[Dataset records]
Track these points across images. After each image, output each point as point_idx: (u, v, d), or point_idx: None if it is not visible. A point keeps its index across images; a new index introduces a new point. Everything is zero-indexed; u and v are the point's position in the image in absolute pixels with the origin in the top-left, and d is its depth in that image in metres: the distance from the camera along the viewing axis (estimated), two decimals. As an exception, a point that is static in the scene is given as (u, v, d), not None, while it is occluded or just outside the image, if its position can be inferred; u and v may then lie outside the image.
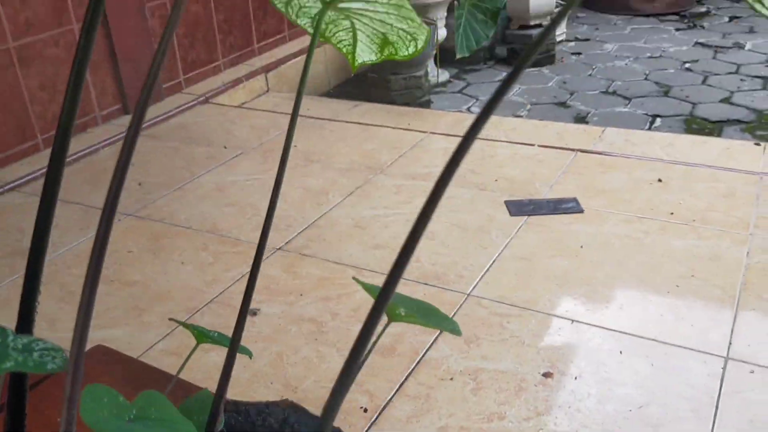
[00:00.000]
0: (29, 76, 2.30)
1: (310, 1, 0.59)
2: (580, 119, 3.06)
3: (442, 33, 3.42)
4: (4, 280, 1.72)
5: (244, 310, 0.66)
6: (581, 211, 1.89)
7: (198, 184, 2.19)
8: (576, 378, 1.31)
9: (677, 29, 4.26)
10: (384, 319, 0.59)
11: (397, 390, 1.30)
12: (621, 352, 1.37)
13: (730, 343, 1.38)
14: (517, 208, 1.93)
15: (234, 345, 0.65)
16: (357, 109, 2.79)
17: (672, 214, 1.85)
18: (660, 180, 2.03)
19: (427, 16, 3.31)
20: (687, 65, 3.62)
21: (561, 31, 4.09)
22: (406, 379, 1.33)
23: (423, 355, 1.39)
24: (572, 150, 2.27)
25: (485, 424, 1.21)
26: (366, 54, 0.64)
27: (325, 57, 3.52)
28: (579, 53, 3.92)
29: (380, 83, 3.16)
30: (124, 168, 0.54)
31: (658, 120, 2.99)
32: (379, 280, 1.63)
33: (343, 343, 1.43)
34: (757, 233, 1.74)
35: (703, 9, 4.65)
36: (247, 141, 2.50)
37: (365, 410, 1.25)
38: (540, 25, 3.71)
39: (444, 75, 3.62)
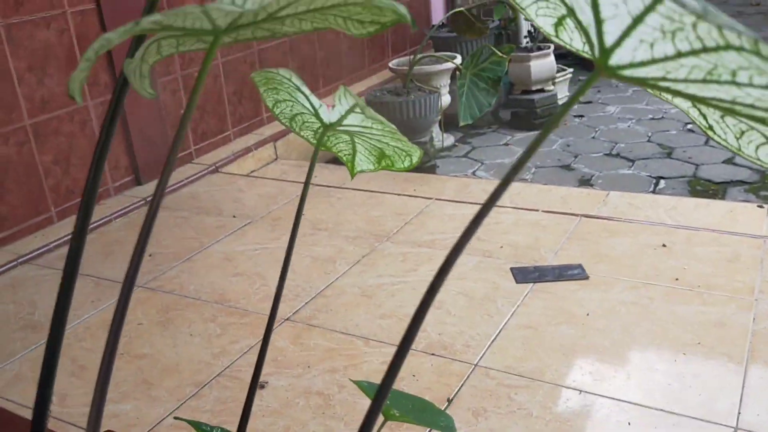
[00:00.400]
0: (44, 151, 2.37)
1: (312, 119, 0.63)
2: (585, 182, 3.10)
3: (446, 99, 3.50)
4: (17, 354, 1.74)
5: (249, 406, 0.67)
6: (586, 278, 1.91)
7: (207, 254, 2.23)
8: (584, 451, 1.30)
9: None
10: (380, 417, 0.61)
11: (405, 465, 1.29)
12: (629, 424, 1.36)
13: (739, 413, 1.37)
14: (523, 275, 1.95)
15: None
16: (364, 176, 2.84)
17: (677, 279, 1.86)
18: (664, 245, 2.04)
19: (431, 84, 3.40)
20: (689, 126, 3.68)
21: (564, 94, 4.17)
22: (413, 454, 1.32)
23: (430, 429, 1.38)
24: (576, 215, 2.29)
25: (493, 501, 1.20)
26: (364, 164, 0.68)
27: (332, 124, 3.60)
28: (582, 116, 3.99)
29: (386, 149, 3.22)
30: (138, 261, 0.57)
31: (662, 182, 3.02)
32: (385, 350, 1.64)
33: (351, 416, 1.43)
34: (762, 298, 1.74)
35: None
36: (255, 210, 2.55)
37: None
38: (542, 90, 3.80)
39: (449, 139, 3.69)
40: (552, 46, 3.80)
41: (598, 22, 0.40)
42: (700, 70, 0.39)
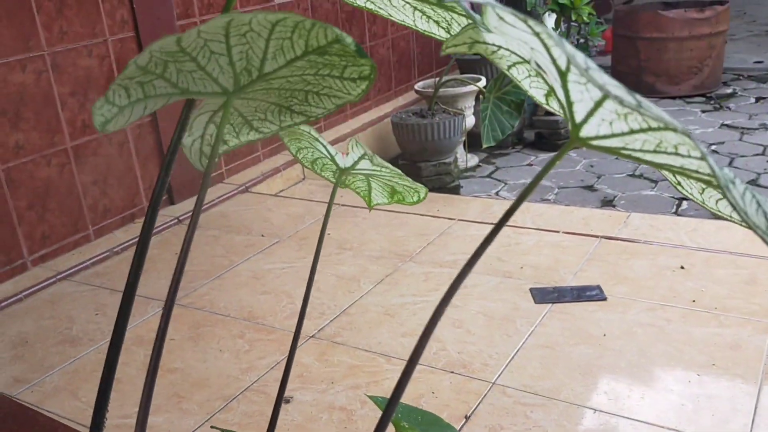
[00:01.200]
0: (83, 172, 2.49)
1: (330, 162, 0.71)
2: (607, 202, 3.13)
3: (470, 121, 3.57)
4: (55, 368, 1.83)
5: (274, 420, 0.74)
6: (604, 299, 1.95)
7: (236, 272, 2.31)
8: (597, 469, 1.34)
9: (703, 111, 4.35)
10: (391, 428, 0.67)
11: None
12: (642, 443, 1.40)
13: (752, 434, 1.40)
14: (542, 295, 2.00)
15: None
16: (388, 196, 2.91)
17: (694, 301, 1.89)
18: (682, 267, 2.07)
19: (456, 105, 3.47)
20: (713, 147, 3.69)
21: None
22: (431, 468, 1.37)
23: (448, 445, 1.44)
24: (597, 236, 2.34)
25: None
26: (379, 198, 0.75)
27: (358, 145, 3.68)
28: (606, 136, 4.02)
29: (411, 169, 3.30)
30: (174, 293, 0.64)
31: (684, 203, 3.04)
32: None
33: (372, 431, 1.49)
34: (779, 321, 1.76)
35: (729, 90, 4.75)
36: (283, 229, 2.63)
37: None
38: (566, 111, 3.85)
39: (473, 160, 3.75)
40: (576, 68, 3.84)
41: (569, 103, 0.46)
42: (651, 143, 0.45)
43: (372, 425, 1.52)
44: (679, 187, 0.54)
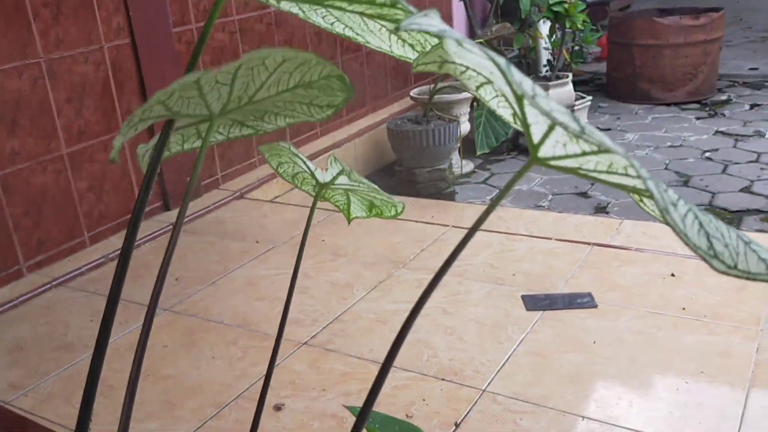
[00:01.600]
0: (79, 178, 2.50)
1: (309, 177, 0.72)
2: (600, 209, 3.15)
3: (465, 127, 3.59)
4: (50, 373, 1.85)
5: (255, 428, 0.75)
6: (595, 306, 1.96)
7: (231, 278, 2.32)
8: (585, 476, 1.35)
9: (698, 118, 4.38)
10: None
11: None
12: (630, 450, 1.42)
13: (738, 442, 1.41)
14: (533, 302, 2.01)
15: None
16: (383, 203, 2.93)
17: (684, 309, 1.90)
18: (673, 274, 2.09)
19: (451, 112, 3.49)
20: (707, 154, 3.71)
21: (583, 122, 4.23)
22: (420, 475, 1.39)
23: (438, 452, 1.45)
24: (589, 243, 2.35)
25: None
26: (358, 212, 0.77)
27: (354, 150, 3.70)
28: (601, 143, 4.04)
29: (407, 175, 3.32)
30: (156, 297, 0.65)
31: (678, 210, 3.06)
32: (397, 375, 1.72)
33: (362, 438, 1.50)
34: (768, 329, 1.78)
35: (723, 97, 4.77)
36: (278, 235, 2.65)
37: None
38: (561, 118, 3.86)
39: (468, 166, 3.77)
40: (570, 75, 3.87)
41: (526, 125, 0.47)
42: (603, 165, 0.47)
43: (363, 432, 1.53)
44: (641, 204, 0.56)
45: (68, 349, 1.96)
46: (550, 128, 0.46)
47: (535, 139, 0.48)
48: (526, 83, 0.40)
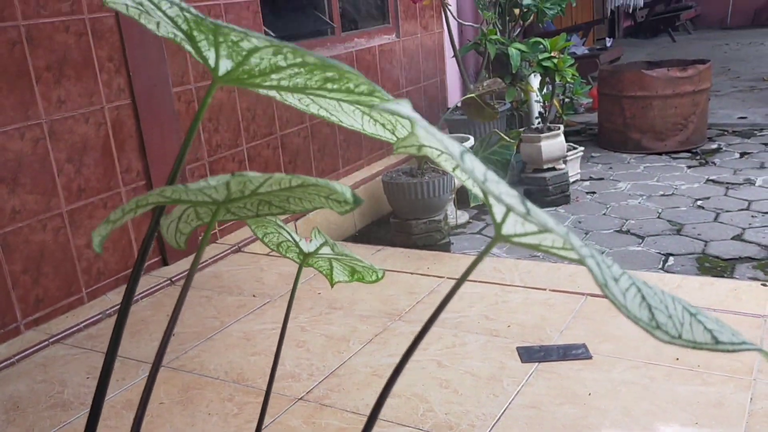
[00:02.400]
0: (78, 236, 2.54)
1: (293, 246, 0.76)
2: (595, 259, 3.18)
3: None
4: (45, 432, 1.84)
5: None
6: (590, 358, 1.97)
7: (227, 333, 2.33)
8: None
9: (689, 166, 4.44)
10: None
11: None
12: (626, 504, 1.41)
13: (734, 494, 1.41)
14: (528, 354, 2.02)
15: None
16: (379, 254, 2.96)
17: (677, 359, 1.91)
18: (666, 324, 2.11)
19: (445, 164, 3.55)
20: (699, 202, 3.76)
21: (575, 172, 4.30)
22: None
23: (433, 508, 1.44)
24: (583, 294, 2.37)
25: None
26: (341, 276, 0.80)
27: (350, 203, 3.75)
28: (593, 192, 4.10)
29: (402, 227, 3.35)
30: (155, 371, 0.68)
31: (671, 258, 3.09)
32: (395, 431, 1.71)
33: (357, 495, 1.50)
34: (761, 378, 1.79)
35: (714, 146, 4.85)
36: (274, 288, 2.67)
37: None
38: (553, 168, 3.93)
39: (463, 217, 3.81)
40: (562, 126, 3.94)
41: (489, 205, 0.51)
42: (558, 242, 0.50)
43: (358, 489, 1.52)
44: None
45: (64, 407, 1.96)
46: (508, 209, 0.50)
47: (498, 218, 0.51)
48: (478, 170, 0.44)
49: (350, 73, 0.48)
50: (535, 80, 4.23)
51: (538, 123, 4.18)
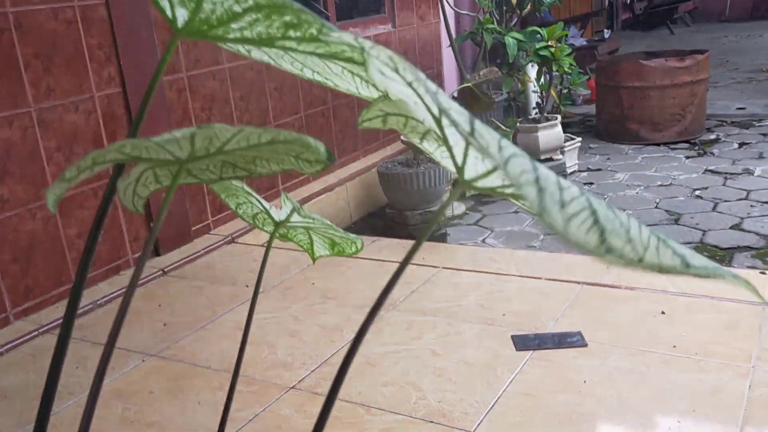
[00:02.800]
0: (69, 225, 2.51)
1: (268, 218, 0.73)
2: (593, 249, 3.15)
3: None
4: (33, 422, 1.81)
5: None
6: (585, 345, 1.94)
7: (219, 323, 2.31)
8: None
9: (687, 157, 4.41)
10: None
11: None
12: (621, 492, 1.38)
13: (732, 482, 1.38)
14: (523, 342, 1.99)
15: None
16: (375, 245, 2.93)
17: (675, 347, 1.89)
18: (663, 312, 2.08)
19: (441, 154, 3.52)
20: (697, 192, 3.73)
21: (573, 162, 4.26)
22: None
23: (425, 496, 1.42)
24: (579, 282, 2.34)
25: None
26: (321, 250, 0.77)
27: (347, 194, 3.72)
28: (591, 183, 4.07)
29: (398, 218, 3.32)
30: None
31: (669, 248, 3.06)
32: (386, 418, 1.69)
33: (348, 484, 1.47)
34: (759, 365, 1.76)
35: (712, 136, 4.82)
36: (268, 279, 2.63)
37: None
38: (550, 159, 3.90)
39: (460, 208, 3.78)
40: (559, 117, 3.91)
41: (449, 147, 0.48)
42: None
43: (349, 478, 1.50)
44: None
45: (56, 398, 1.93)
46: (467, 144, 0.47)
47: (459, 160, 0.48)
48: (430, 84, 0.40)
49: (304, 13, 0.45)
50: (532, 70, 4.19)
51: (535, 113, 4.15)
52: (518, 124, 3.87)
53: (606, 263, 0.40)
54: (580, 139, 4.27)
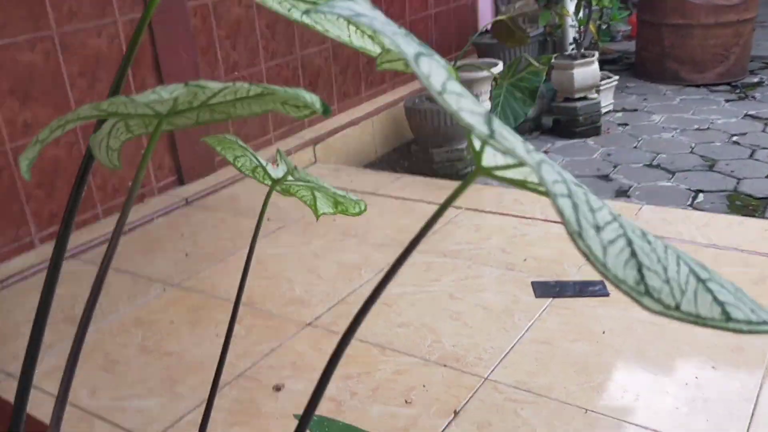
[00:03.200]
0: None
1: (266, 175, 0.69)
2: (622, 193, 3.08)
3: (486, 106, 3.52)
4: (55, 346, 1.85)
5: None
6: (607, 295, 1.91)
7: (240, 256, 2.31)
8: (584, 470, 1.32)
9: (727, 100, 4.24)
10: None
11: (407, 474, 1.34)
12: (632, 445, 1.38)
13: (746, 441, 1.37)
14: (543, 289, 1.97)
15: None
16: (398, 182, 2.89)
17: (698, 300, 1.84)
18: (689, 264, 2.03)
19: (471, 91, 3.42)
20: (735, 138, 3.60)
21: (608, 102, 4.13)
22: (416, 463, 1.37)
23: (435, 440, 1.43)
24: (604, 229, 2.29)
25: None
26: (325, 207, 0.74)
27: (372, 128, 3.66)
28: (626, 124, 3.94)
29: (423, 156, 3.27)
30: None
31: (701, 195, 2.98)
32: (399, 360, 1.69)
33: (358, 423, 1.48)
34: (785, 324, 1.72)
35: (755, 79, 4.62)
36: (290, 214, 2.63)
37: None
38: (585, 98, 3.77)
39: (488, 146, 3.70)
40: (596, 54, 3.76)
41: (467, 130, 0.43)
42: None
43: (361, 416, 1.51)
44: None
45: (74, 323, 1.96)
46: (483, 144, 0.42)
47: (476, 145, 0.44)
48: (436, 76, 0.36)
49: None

To do:
Could you restate, word for word, the lines above from the one with "20: (687, 65, 3.62)" to the one with "39: (444, 75, 3.62)", both included?

Task solution:
20: (687, 65, 3.62)
21: (561, 31, 4.09)
22: (406, 379, 1.33)
23: (423, 355, 1.39)
24: (572, 150, 2.27)
25: (485, 424, 1.21)
26: (366, 54, 0.64)
27: (325, 57, 3.52)
28: (579, 53, 3.92)
29: (380, 83, 3.16)
30: (124, 168, 0.54)
31: (658, 120, 2.99)
32: (379, 280, 1.63)
33: (343, 343, 1.43)
34: (757, 233, 1.74)
35: (703, 9, 4.65)
36: (247, 141, 2.50)
37: (365, 410, 1.25)
38: (540, 25, 3.71)
39: (444, 75, 3.62)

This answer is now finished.